CallbackMap callbackMap;
callbackMap.storeCallback(defineCallback<bool>(std::bind(&Renderer::setWireframeRendering, &renderer, std::placeholders::_1)));


There’s a couple of downsides with this method.

1. We’re relying on std::stringstream to do our parsing, and it doesn’t always do what we want. For example, it won’t parse wireframe true correctly, because “true” is not parsed as a boolean. wireframe 1 does work, though so does wireframe 1.5, or wireframe -1.
2. If a function takes more than one argument (or no arguments), defineCallback must be overridden appropriately to take more template arguments. For example, the two-argument version is very similar to the first:
template <class T1, class T2>
Callback CallbackMap::defineCallback(std::function<void(T1,T2)> func)
{
auto f = [func](const std::string& args) {
T1 v1;
T2 v2;
std::stringstream sstream;
sstream << args;
sstream >> v1 >> v2;
func(v1,v2);
};
return f;
}


In practice, I only defined the 0 to 3 argument versions of defineCallback, and that was enough.

Final Touches

Now that we have a method to pass the callbacks in, we can finally get around to storing and calling them. Most of the complexity has been hidden away in defineCallback and std::bind, and now our CallbackMap methods are very simple.

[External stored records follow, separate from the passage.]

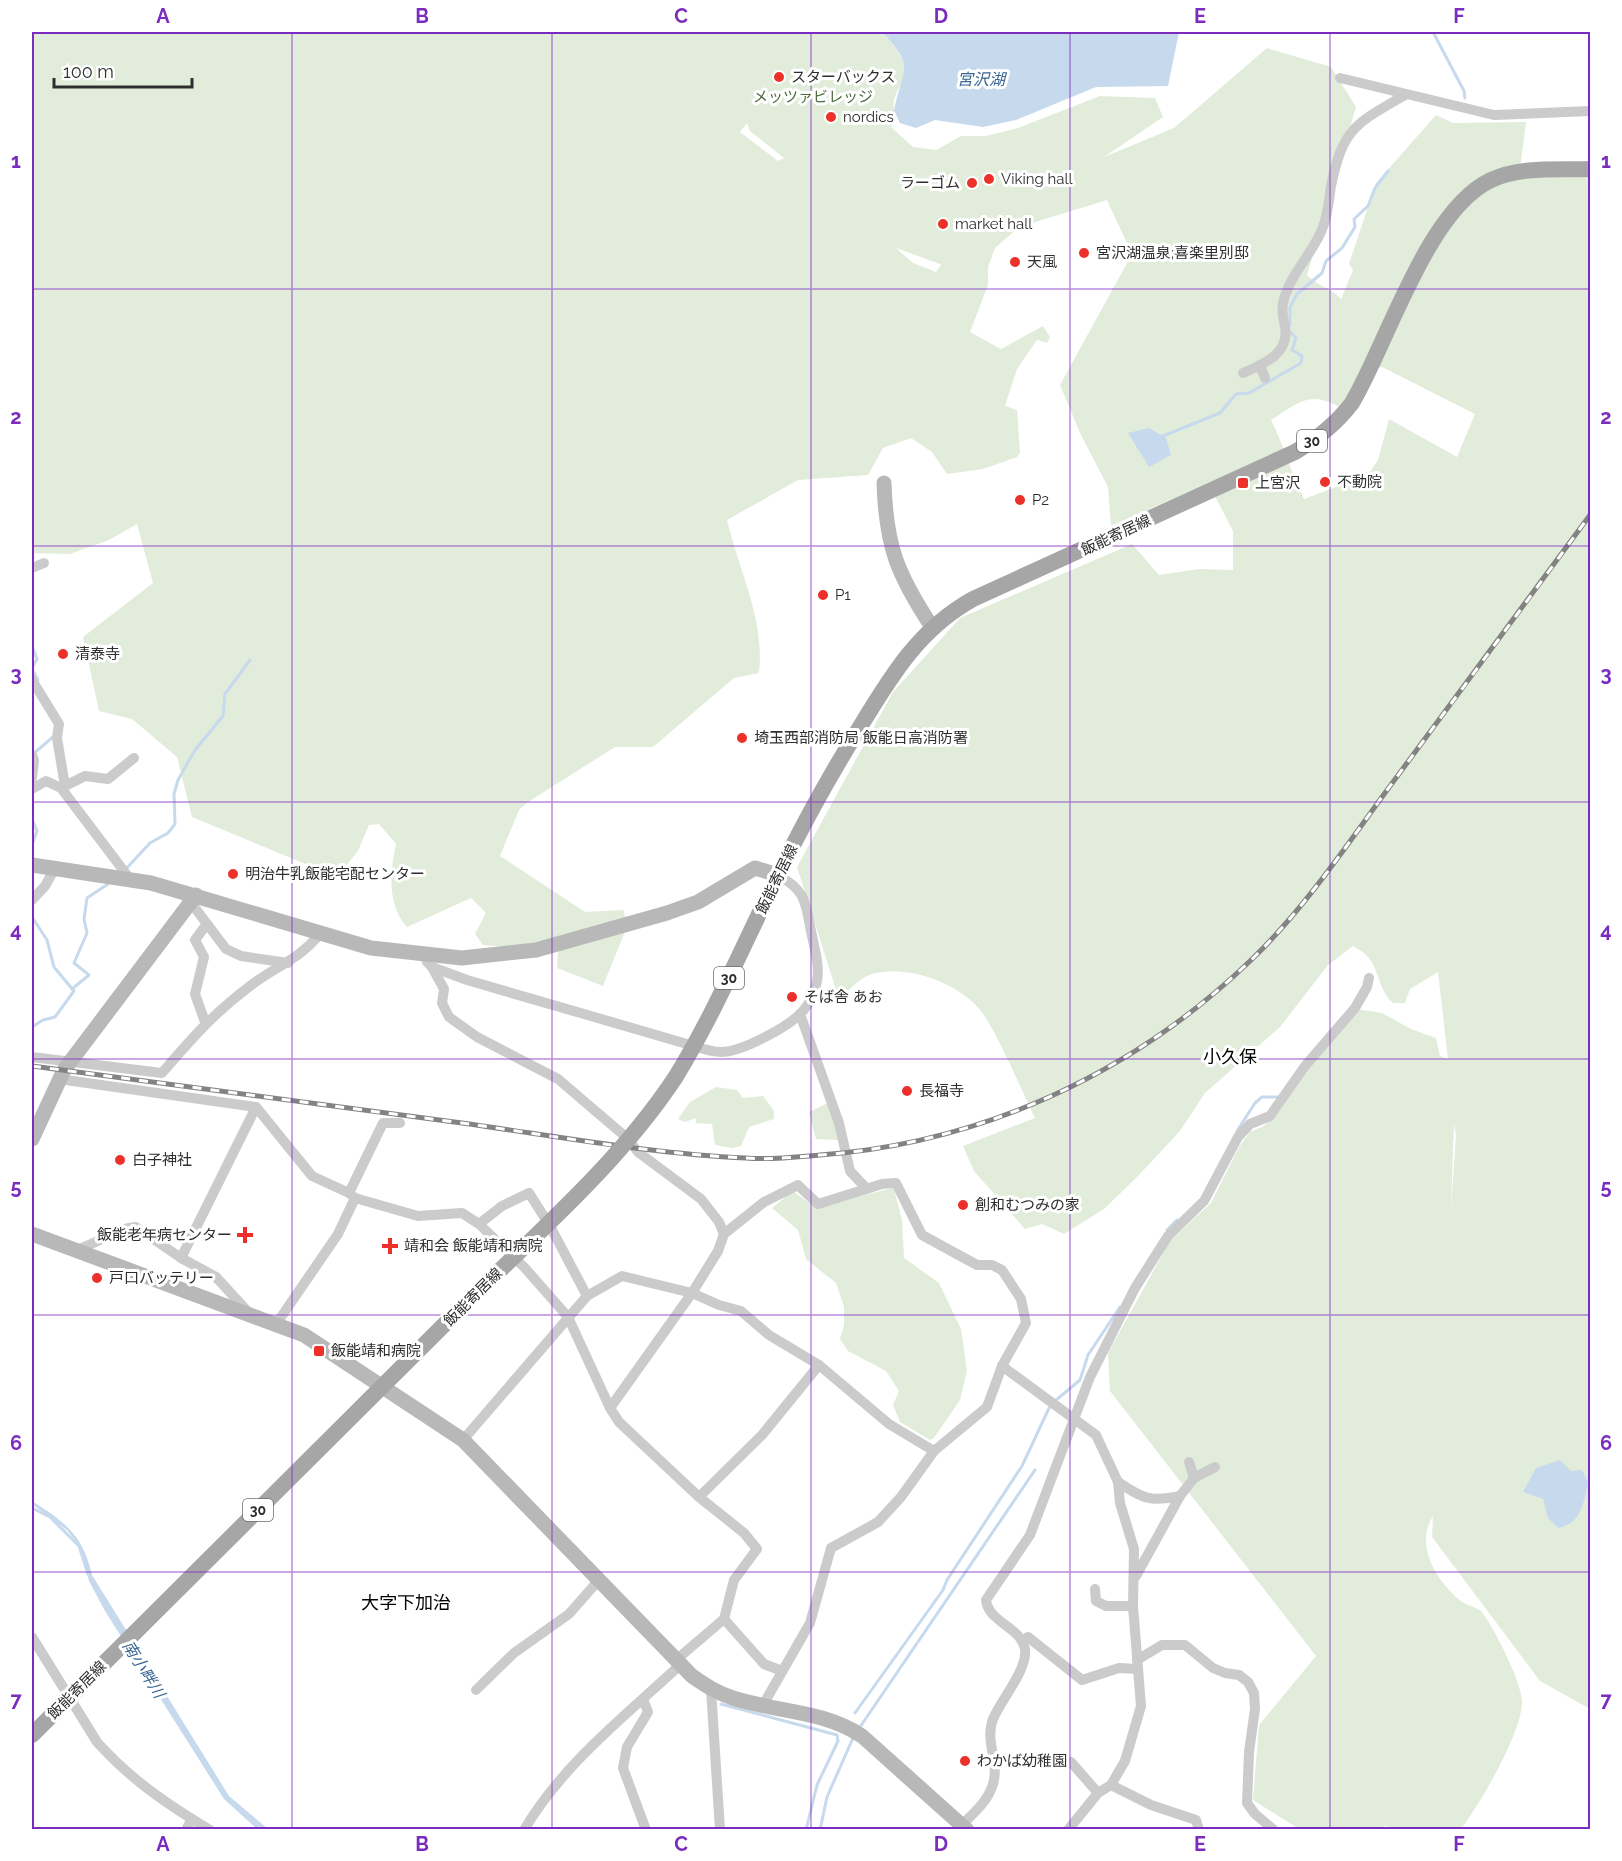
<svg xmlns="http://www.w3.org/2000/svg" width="1622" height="1861" font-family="Raleway,'Noto Sans JP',sans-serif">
<rect width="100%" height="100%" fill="#fff"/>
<g fill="#e2ecdb" fill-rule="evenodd">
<path d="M32 32H882C931 84 883 81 896 118L891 127 913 147 936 150 961 136H986L1018 128 1100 96 1155 98 1163 117 1104 157 1174 128 1267 48 1331 67 1356 107 1307 275C1319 287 1333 289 1341 299L1353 270 1349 264 1376 183 1436 115 1453 123 1526 122 1519 176H1590V1709L1540 1681 1432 1537 1433 1516C1414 1546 1437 1582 1462 1602 1468 1606 1477 1607 1482 1612 1494 1628 1523 1684 1522 1703 1521 1734 1480 1804 1461 1829L1401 1830 1384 1826 1381 1830 1299 1829 1253 1800 1259 1725 1316 1656 1110 1391 1108 1353 1170 1241 1211 1203 1239 1147 1250 1132 1262 1127 1277 1115 1350 1008 1382 1013 1411 1029 1436 1038 1440 1056 1448 1059 1438 972 1410 989 1405 1003H1393C1379 991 1380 972 1368 957 1365 953 1358 949 1353 946L1328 965 1280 1027 1205 1093 1180 1131 1137 1177 1104 1209 1064 1234 1042 1224 1025 1229 974 1171 963 1146 1035 1118C1019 1085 1005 1050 986 1018 966 985 909 963 872 974 860 977 848 992 839 999L797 867 893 692 960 618 1132 544 1159 575 1199 569 1233 570V531L1208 483 1111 526 1108 487 1080 433 1060 385 1132 254 1107 200 1019 227 995 248 988 267V285L970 332 1001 349 1043 326 1050 337 1047 343 1037 340 1017 369 1005 406 1017 410 1020 453 1017 457 983 469 947 474 932 452 911 438 883 448 868 475 798 480 727 520C739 571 765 619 759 673L734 678 653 747H615L528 802 519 810 500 856 585 912 624 910 626 929 603 986 557 968 558 951 483 945 475 934 486 913 471 898 407 927C387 906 390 871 396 844L379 824 369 825 358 851 337 877 192 817 177 757 132 719 99 711 83 637 153 583 137 524 109 540 70 554 32 553ZM747 123 750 131 784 158 778 161 740 132ZM896 248 940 264 941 265 936 272 913 263ZM1382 367 1475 414 1457 457 1389 419 1378 460 1368 475 1304 499C1291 473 1284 446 1271 420 1298 403 1310 389 1341 408L1360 373ZM1454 1123 1456 1136 1451 1208Z"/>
<path d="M716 1087 737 1090 743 1098 763 1096 774 1111V1119L749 1127 741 1146 732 1148 715 1145 712 1124 696 1123V1118L685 1122 678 1119 690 1102Z"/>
<path d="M828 1103 840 1136 837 1140 816 1139 809 1112Z"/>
<path d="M894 1188 902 1221 904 1258 939 1283 961 1329 967 1371 960 1400 934 1438 930 1440 900 1422 893 1405 899 1391 886 1371 848 1351 840 1339 844 1325V1307L836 1283 806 1259 798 1230 772 1208 793 1191 813 1206Z"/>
</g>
<g fill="#c6d9ed">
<path d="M882 32H1179L1168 86 1096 87 1016 120 983 127 935 120 916 128 900 123 894 111C902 68 917 69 882 32Z"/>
<path d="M1149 428 1166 438 1171 455 1149 467 1128 433Z"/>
<path d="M1560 1460 1571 1471 1582 1470 1588 1482C1584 1501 1582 1524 1558 1528L1548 1518 1543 1499 1523 1492 1536 1468Z"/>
<path d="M32 1501C65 1522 83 1535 92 1575L229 1796 268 1829H257L224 1799 105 1611 89 1581 81 1548 67 1530 32 1504Z"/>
</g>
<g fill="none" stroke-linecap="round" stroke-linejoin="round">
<g stroke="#c6d9ed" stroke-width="3">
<path d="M1433 32 1464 91 1465 98"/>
<path d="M1290 325V307L1297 294 1322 273 1326 261 1342 248 1355 227 1354 219 1368 206 1375 188 1388 171"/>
<path d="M1163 436 1220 413 1236 394 1249 393 1301 363 1302 356 1292 350 1296 338 1290 332"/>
<path d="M32 646 37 659 32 668"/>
<path d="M32 669 38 680"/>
<path d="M33 754 53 737"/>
<path d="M32 819 37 831 32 845"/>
<path d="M125 870 150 843 168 833 175 824 174 794 178 780 195 750 223 716 225 694 250 660"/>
<path d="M32 917 47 940 54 967 74 991 55 1017 43 1020 32 1027"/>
<path d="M72 989 89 975 74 963 87 933 84 919 87 898 111 882"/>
<path d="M1237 1131 1255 1103 1262 1097H1279"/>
<path d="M1167 1230 1177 1220"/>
<path d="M1055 1401 1080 1380 1088 1355 1120 1307"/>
<path d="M32 1508 50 1517 79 1546 88 1574"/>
<path d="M721 1704 837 1735 838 1741 817 1785 806 1830"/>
<path d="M855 1713 943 1590 947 1580 1022 1466 1050 1406"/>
<path d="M860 1727 1035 1470"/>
<path d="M820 1830 827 1797 853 1738"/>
</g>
<g stroke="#cbcbcb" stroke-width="10">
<path d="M1340 78 1494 115 1590 111"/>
<path d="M1260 365 1265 378"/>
<path d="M1243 373C1263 364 1290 354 1285 327 1283 317 1281 309 1284 299 1291 273 1314 252 1323 227 1328 214 1329 199 1331 186 1343 128 1355 124 1405 95"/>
<path d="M32 568 44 563"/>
<path d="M32 680 59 724 57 738 65 786"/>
<path d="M32 755 34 760 32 778"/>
<path d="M61 788 130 879"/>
<path d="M32 789 46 781 61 788 85 776 108 779 134 758"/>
<path d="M32 900 45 886 55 868"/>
<path d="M192 904 226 949 241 956 288 963"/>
<path d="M426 956 427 962 432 967 467 980 694 1046C703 1049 712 1052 721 1052 742 1052 790 1026 803 1011 810 1003 815 992 817 981 820 965 814 947 811 931 805 901 806 891 778 875"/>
<path d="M432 967 444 989 442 1003 449 1017 477 1037 558 1079 627 1138 638 1152 701 1199 719 1222 724 1234 718 1251 692 1293 610 1408 619 1422 699 1497 744 1533 757 1549 734 1580 724 1619 676 1660"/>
<path d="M800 1014 839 1123 850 1171 866 1188"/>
<path d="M205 1022 195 994 204 957 195 940 206 925"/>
<path d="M32 1057 162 1073C192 1038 213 1014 250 986 277 965 296 962 320 934"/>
<path d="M59 1079 256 1107 312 1176 349 1193 355 1198 418 1216 462 1213 479 1224 524 1267 568 1317 610 1408"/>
<path d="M349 1193 383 1123H400"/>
<path d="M479 1224 502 1206 529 1193 550 1226 587 1296"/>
<path d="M724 1234 764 1202 798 1185 818 1204 882 1184 896 1183 922 1235 977 1265H992L1002 1270 1021 1299 1026 1323 1002 1366 987 1407 934 1451 901 1497 878 1522 831 1548 810 1623 763 1705"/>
<path d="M77 1250 128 1228 136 1227 181 1258 216 1277 249 1313"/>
<path d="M181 1258 256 1107"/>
<path d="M277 1323 338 1234 355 1198"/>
<path d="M1002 1366 1096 1435 1118 1482 1120 1503 1134 1549 1133 1606 1141 1706 1125 1761 1111 1785 1098 1793 1068 1830"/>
<path d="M463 1440 587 1296 622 1276 692 1293 719 1305 741 1311 769 1335 819 1365 889 1424 934 1451"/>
<path d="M1189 1462 1194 1478"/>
<path d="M1118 1482C1143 1499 1150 1502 1180 1496"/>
<path d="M699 1497 762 1435 819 1365"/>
<path d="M1136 1576 1180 1496 1194 1478 1215 1467"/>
<path d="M1095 1589 1096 1601 1106 1606H1133"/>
<path d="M724 1619 764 1664 782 1671"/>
<path d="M32 1637 97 1742C130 1779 168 1805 210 1830"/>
<path d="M1022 1641 1028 1637 1082 1680 1119 1668 1137 1669"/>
<path d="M1137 1660 1162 1645H1185L1213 1668 1225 1673 1239 1675 1248 1682 1254 1693 1255 1709 1249 1752 1247 1803 1255 1814 1274 1830"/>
<path d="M711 1689 720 1830"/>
<path d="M476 1690 514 1653 569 1614 598 1581"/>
<path d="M643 1699 648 1712 627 1747 623 1768 646 1830"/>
<path d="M1071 1762 1098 1793"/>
<path d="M1111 1785 1151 1805 1196 1820 1199 1830"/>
<path d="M958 1829C970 1816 986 1804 992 1787 1001 1764 984 1742 993 1719 1001 1700 1028 1669 1025 1649 1022 1628 988 1622 986 1600L1030 1535 1090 1377 1135 1288 1168 1236 1204 1201 1238 1137 1250 1124 1270 1116 1305 1066 1355 1008 1367 987 1369 978"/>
<path d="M186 1830 192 1819"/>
<path d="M524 1830C563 1764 625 1716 680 1665"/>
</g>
<g stroke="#b8b8b8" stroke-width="15">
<path d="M884 483C886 546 897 574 932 627"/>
<path d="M32 865 151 883 371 948 462 958 536 950 667 913 698 902 755 868 778 875"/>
<path d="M32 1139 64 1070 196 895"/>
<path d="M32 1234 304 1335 463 1440 692 1676C705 1685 717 1693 733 1698 776 1712 823 1710 862 1736L967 1830"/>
</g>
<g stroke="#a6a6a6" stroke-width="16">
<path d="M675 1078C715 1013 744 943 778 875 803 824 830 775 860 727 891 676 919 629 973 599L1295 452C1317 439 1336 424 1352 403 1388 342 1427 210 1491 180 1521 166 1558 170 1590 169"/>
<path d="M32 1735 470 1299"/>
</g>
<defs>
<path id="rail" d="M32 1066C175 1085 318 1104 462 1123 555 1136 653 1154 746 1158 770 1160 796 1157 820 1155 982 1143 1132 1074 1249 962 1304 910 1348 843 1393 782 1459 693 1525 604 1590 515"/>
</defs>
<use href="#rail" stroke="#838383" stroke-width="5"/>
<use href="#rail" stroke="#fff" stroke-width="3" stroke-dasharray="9" stroke-linecap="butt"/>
<path stroke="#a6a6a6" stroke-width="16" d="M470 1299C542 1229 619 1162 675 1078"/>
</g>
<path fill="none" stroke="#7b2cbf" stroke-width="1.5" stroke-opacity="0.55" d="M292 32V1830M552 32V1830M811 32V1830M1070 32V1830M1330 32V1830M32 289H1590M32 546H1590M32 802H1590M32 1059H1590M32 1315H1590M32 1572H1590"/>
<g fill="#eb3129" stroke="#fff" stroke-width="2">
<circle cx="779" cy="77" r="6"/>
<circle cx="831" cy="117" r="6"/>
<circle cx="989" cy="179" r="6"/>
<circle cx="972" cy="183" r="6"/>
<circle cx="943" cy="224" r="6"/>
<circle cx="1084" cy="253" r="6"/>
<circle cx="1015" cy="262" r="6"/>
<circle cx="1325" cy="482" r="6"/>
<rect x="1237" y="477" width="12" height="12" rx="3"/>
<circle cx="1020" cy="500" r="6"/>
<circle cx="823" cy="595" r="6"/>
<circle cx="63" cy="654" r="6"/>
<circle cx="742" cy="738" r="6"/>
<circle cx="233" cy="874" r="6"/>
<circle cx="792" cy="997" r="6"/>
<circle cx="907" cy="1091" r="6"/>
<circle cx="120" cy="1160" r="6"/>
<circle cx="963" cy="1205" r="6"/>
<path d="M242 1226h6v6h6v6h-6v6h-6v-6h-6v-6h6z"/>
<path d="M387 1237h6v6h6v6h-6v6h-6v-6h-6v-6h6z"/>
<circle cx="97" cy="1278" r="6"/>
<rect x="313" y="1345" width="12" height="12" rx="3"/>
<circle cx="965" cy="1761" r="6"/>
</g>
<g text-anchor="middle" stroke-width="6" stroke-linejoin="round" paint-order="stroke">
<g fill="#fff" stroke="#6d6d6d" stroke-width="1.5">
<rect x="1297" y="430" width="30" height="22" rx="4.5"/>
<rect x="714" y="967" width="30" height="22" rx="4.5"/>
<rect x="243" y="1499" width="30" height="22" rx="4.5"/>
</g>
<g font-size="14" font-weight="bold" fill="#2e2e2e">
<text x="1312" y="446">30</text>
<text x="729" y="983">30</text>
<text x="258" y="1515">30</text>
</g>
<g font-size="15" fill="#2e2e2e" stroke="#fff" text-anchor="start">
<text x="791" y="82">スターバックス</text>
<text x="843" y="122">nordics</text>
<text x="1001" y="184">Viking hall</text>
<text x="960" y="188" text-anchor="end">ラーゴム</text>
<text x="955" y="229">market hall</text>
<text x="1096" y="258">宮沢湖温泉;喜楽里別邸</text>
<text x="1027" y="267">天風</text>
<text x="1337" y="487">不動院</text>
<text x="1255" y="488">上宮沢</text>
<text x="1032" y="505">P2</text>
<text x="835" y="600">P1</text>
<text x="75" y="659">清泰寺</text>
<text x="754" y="743">埼玉西部消防局 飯能日高消防署</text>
<text x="245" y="879">明治牛乳飯能宅配センター</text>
<text x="804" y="1002">そば舎 あお</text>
<text x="919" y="1096">長福寺</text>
<text x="132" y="1165">白子神社</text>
<text x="975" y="1210">創和むつみの家</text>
<text x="232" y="1240" text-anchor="end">飯能老年病センター</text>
<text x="404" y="1251">靖和会 飯能靖和病院</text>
<text x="109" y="1283">戸口バッテリー</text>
<text x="331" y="1356">飯能靖和病院</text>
<text x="977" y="1766">わかば幼稚園</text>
</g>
<g font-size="15" fill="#4b6b3a" stroke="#fff">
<text x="813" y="102">メッツァビレッジ</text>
</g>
<g font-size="15" fill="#2e2e2e" stroke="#fff">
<text transform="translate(1116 535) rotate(-25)" y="5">飯能寄居線</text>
<text transform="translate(777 879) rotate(-64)" y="5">飯能寄居線</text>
<text transform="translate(473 1297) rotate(-45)" y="5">飯能寄居線</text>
<text transform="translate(77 1690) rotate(-45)" y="5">飯能寄居線</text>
</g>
<g font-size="16" font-style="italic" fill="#396693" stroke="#fff">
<text x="981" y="85">宮沢湖</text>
<text transform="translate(144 1669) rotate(58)" y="6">南小畔川</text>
</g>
<g font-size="18" fill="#000" stroke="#fff">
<text x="1230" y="1063">小久保</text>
<text x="406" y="1609">大字下加治</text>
</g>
</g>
<rect width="1622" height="1861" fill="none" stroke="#ffffff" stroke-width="66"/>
<path d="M54 78v9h138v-9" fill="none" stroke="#2e2e2e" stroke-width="3"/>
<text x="63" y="78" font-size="18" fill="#2e2e2e" stroke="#ffffff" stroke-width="4.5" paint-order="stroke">100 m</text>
<rect x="33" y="33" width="1556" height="1795" fill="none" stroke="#7b2cbf" stroke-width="2"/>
<g font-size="20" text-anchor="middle" font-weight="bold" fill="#7b2cbf">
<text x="163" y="23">A</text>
<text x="422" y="23">B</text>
<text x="681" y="23">C</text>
<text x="941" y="23">D</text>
<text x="1200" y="23">E</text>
<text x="1459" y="23">F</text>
<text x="16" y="168">1</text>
<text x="1606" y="168">1</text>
<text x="16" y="424">2</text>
<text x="1606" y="424">2</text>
<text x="16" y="681">3</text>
<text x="1606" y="681">3</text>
<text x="16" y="937">4</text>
<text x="1606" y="937">4</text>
<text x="16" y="1194">5</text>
<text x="1606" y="1194">5</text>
<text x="16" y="1450">6</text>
<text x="1606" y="1450">6</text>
<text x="16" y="1707">7</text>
<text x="1606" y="1707">7</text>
<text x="163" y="1851">A</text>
<text x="422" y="1851">B</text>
<text x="681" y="1851">C</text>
<text x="941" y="1851">D</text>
<text x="1200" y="1851">E</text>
<text x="1459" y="1851">F</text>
</g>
</svg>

void CallbackMap::storeCallback(const std::string& callbackName, std::function<void(std::string)> callback)
{
callbackMap[callbackName] = callback;
}

bool CallbackMap::call(const std::string& callbackName, const std::string& args)
{
auto iter = map.find(callbackName);
if (iter == map.end()) {
return false;
}

iter->second(args);
return true;
}


So, our final approach is summarized like this:

1. The real callback, f, is passed to defineCallback, which generates a lambda.
2. The lambda is stored in callbackMap with an associated string functionName.
3. Later, callbackMap.call(functionName, args) is executed. This pulls the lambda out and executes it.
4. The lambda parses the space-delimited arguments in args using a std::stringstream.
5. The callback, f, is called with the parsed arguments.

Confused, or TL;DR?

I have the source code for the CallbackMap in a gist, which you can find here. It includes additional error handling which I didn’t go over in this post. You can also take a look at the classes and some usage in the actual repo for my project SpiderGame.